About this exercise:
Beneath this task are records; state how many of their lines hold the word "from", and nothing else.

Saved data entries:
_ _ _ _

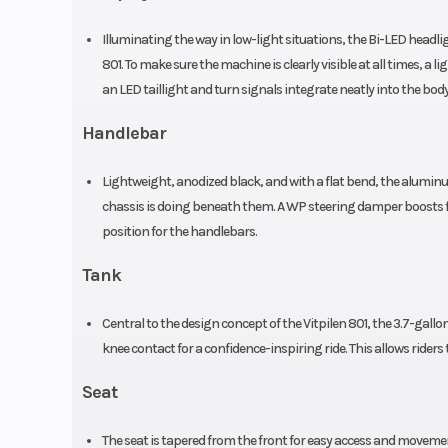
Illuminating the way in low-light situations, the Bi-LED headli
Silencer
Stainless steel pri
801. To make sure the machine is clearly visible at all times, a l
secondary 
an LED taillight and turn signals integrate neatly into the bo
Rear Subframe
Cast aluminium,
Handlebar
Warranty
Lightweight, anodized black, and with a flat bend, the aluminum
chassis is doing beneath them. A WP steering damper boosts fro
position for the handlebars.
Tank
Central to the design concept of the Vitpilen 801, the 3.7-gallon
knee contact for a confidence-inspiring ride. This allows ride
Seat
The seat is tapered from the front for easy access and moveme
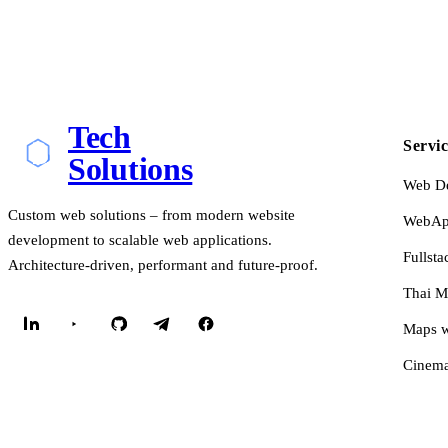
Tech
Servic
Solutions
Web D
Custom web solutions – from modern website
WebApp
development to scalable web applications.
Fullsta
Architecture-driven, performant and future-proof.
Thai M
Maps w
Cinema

_ _ _ _

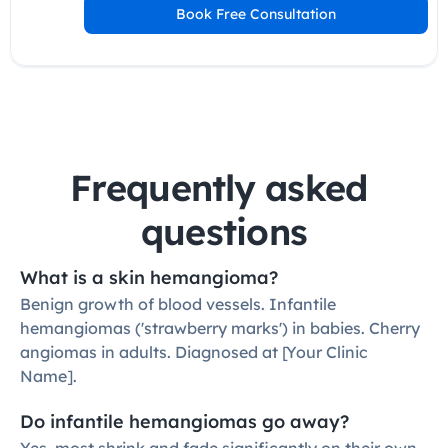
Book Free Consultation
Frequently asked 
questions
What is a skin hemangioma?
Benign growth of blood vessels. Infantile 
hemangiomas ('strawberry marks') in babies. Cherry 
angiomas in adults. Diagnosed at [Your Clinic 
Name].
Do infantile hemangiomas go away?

_ _ _ _

Answer for this exercise:
2